_Extracted page text data_

○ ○ ○ ○

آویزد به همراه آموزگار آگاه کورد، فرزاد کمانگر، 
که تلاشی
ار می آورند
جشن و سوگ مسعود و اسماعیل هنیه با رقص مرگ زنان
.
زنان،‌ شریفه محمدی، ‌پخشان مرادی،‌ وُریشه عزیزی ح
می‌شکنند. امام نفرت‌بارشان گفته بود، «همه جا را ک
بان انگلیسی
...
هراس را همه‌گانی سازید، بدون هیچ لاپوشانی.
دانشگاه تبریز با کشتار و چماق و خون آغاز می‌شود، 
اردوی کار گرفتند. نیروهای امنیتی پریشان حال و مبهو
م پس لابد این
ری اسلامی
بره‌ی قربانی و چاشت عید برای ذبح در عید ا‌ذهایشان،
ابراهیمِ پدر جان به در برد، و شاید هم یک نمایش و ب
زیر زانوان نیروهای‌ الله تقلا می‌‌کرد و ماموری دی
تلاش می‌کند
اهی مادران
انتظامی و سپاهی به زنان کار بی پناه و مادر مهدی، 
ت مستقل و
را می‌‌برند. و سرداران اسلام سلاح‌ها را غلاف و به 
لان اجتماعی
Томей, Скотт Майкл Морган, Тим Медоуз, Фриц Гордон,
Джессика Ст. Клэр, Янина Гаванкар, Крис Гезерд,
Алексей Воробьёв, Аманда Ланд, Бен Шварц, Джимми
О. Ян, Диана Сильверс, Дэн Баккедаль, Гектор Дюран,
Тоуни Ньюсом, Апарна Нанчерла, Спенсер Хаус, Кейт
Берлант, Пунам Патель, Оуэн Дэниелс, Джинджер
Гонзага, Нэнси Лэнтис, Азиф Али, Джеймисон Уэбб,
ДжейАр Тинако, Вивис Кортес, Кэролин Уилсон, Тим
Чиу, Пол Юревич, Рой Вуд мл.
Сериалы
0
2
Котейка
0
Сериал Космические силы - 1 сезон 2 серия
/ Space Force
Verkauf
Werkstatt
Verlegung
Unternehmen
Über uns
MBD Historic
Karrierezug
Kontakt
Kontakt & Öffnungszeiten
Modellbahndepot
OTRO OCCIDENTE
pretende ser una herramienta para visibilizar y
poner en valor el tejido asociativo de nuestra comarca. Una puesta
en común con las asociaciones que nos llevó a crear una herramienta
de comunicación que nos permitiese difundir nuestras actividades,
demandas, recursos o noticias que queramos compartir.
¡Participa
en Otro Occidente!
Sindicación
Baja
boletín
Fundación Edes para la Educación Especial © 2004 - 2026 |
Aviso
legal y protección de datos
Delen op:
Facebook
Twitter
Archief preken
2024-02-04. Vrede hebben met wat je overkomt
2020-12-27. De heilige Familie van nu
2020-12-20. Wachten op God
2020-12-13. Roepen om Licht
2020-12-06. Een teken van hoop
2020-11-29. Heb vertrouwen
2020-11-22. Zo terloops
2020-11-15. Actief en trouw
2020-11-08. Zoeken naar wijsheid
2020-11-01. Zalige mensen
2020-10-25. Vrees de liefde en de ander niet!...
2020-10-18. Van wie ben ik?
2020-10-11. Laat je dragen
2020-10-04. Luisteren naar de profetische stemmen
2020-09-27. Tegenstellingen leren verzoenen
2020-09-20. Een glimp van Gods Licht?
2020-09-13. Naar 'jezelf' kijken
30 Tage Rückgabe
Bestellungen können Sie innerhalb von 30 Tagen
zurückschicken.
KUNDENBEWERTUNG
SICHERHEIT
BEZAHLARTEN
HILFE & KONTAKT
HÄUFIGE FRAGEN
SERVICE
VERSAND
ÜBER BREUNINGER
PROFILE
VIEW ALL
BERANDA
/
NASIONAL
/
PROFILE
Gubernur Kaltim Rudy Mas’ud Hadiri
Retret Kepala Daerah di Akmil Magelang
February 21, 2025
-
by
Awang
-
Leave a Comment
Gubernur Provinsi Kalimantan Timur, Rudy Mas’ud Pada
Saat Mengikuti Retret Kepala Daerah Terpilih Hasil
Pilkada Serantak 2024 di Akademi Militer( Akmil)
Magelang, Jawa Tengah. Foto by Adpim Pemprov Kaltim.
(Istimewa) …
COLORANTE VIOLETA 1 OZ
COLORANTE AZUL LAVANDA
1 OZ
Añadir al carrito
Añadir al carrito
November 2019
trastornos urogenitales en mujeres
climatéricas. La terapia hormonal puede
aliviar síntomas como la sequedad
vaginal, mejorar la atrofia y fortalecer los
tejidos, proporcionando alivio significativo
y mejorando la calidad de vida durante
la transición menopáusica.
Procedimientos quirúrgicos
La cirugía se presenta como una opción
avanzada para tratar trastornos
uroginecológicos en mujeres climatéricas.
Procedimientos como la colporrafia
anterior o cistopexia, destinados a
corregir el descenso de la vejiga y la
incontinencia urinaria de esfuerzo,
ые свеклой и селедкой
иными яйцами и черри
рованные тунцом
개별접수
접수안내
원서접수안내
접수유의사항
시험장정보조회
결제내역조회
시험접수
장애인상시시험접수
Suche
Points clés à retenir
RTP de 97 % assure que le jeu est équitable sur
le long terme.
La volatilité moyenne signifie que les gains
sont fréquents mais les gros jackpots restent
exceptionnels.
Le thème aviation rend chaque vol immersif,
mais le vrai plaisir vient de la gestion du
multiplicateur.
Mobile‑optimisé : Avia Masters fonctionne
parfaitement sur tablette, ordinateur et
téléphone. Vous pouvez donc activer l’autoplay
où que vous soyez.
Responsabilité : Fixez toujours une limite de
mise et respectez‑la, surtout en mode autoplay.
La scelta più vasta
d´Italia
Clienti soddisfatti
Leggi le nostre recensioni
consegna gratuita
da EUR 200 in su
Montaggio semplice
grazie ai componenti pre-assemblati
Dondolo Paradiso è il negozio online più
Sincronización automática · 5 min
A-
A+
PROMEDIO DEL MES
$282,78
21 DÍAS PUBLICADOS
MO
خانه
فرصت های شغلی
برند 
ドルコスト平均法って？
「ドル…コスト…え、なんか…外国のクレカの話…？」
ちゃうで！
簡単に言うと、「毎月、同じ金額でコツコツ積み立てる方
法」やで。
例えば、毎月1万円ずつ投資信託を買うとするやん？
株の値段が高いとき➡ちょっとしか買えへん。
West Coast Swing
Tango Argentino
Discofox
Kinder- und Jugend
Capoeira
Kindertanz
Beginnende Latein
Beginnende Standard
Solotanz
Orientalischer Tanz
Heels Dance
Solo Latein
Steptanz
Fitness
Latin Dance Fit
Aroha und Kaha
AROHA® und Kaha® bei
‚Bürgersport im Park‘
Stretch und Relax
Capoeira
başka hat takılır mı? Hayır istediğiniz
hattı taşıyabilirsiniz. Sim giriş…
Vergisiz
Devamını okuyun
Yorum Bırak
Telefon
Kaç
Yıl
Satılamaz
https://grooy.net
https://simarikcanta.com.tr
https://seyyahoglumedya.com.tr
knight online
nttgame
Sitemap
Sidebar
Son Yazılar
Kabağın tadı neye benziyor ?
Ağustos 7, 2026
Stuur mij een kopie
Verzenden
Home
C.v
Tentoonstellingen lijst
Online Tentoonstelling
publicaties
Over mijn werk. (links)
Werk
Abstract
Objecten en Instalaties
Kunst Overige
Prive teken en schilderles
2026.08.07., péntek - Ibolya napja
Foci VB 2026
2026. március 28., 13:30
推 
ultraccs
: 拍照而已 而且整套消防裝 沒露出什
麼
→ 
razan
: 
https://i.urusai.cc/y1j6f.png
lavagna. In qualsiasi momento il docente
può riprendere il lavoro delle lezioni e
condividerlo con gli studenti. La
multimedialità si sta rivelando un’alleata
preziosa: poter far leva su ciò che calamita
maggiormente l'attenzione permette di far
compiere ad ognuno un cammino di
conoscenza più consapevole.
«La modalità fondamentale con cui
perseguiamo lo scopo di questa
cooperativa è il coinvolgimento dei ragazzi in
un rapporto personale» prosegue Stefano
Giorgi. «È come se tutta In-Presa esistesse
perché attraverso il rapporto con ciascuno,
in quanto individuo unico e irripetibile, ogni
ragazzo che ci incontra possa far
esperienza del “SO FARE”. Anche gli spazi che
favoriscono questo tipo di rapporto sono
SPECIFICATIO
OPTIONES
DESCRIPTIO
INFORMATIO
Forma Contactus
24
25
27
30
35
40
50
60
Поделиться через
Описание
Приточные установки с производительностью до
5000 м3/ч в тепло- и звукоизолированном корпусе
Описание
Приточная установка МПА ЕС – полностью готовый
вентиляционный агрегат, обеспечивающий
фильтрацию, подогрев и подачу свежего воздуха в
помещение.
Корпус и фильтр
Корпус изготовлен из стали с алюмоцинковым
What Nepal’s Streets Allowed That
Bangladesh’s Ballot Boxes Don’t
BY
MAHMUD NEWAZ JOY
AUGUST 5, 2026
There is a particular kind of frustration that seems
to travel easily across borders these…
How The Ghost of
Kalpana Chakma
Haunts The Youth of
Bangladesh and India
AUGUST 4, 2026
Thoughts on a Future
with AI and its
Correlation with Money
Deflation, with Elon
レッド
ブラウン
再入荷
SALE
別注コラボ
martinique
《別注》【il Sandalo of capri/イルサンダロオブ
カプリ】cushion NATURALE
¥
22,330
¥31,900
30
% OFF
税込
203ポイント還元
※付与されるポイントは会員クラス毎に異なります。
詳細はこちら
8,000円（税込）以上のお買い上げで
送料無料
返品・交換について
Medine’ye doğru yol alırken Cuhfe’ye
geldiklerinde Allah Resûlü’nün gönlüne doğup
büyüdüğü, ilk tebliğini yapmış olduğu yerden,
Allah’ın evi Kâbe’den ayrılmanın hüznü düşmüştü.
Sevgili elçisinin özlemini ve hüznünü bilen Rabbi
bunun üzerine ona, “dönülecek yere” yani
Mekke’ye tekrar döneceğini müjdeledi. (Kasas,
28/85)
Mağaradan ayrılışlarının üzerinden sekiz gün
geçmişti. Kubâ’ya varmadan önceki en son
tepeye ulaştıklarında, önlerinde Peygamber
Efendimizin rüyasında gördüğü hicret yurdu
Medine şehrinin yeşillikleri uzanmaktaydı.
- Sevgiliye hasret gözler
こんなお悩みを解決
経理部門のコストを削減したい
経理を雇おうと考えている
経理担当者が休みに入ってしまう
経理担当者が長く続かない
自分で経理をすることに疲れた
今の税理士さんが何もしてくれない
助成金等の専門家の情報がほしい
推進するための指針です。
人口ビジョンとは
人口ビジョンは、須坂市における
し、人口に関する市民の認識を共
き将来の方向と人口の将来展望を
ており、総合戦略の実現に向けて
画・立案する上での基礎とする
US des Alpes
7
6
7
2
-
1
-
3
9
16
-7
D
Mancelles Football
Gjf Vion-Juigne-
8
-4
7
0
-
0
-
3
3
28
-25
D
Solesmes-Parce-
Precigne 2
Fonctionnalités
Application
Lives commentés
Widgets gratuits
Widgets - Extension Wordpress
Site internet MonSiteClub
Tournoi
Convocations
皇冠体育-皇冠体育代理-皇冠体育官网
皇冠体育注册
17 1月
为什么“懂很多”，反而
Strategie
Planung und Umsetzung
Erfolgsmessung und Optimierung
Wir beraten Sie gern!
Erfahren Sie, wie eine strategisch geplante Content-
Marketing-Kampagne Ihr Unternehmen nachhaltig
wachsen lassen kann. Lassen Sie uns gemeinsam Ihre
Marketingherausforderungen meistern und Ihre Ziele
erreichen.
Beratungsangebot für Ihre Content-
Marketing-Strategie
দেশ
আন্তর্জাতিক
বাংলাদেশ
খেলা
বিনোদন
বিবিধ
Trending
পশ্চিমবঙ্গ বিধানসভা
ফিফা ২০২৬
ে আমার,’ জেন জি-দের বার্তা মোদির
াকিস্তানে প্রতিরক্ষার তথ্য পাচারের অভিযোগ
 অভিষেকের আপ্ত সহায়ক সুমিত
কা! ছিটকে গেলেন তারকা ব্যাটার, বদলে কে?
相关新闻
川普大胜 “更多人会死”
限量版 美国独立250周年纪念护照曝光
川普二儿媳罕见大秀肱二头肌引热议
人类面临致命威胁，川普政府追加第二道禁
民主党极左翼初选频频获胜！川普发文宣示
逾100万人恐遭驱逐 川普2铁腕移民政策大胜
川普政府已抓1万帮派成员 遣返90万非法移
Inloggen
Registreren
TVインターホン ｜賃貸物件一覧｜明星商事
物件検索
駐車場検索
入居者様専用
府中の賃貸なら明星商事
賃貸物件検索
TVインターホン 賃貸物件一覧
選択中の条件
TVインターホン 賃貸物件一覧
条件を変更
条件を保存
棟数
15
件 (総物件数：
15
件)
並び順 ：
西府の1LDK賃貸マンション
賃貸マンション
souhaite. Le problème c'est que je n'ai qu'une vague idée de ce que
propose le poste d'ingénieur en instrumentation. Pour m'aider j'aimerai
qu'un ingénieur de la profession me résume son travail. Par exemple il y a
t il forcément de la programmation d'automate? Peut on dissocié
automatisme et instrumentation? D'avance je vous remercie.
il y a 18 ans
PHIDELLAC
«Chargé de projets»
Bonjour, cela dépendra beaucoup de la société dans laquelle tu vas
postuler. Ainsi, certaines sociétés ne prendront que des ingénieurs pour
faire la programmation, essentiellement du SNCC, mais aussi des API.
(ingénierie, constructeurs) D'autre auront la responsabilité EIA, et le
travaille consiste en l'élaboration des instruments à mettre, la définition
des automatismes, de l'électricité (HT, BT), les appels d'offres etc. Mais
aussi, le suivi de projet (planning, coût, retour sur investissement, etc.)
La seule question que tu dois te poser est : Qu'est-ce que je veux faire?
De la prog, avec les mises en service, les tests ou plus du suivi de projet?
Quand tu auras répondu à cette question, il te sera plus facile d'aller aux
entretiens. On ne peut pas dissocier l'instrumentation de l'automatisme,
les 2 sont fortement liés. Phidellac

○ ○ ○ ○

_PROBLEM DETAILS_
Reproduce the listing word for word, starting at its first line and ending with the line that contains "en común con", including both of those lines.

_FINISHED TASK_
آویزد به همراه آموزگار آگاه کورد، فرزاد کمانگر، 
که تلاشی
ار می آورند
جشن و سوگ مسعود و اسماعیل هنیه با رقص مرگ زنان
.
زنان،‌ شریفه محمدی، ‌پخشان مرادی،‌ وُریشه عزیزی ح
می‌شکنند. امام نفرت‌بارشان گفته بود، «همه جا را ک
بان انگلیسی
...
هراس را همه‌گانی سازید، بدون هیچ لاپوشانی.
دانشگاه تبریز با کشتار و چماق و خون آغاز می‌شود، 
اردوی کار گرفتند. نیروهای امنیتی پریشان حال و مبهو
م پس لابد این
ری اسلامی
بره‌ی قربانی و چاشت عید برای ذبح در عید ا‌ذهایشان،
ابراهیمِ پدر جان به در برد، و شاید هم یک نمایش و ب
زیر زانوان نیروهای‌ الله تقلا می‌‌کرد و ماموری دی
تلاش می‌کند
اهی مادران
انتظامی و سپاهی به زنان کار بی پناه و مادر مهدی، 
ت مستقل و
را می‌‌برند. و سرداران اسلام سلاح‌ها را غلاف و به 
لان اجتماعی
Томей, Скотт Майкл Морган, Тим Медоуз, Фриц Гордон,
Джессика Ст. Клэр, Янина Гаванкар, Крис Гезерд,
Алексей Воробьёв, Аманда Ланд, Бен Шварц, Джимми
О. Ян, Диана Сильверс, Дэн Баккедаль, Гектор Дюран,
Тоуни Ньюсом, Апарна Нанчерла, Спенсер Хаус, Кейт
Берлант, Пунам Патель, Оуэн Дэниелс, Джинджер
Гонзага, Нэнси Лэнтис, Азиф Али, Джеймисон Уэбб,
ДжейАр Тинако, Вивис Кортес, Кэролин Уилсон, Тим
Чиу, Пол Юревич, Рой Вуд мл.
Сериалы
0
2
Котейка
0
Сериал Космические силы - 1 сезон 2 серия
/ Space Force
Verkauf
Werkstatt
Verlegung
Unternehmen
Über uns
MBD Historic
Karrierezug
Kontakt
Kontakt & Öffnungszeiten
Modellbahndepot
OTRO OCCIDENTE
pretende ser una herramienta para visibilizar y
poner en valor el tejido asociativo de nuestra comarca. Una puesta
en común con las asociaciones que nos llevó a crear una herramienta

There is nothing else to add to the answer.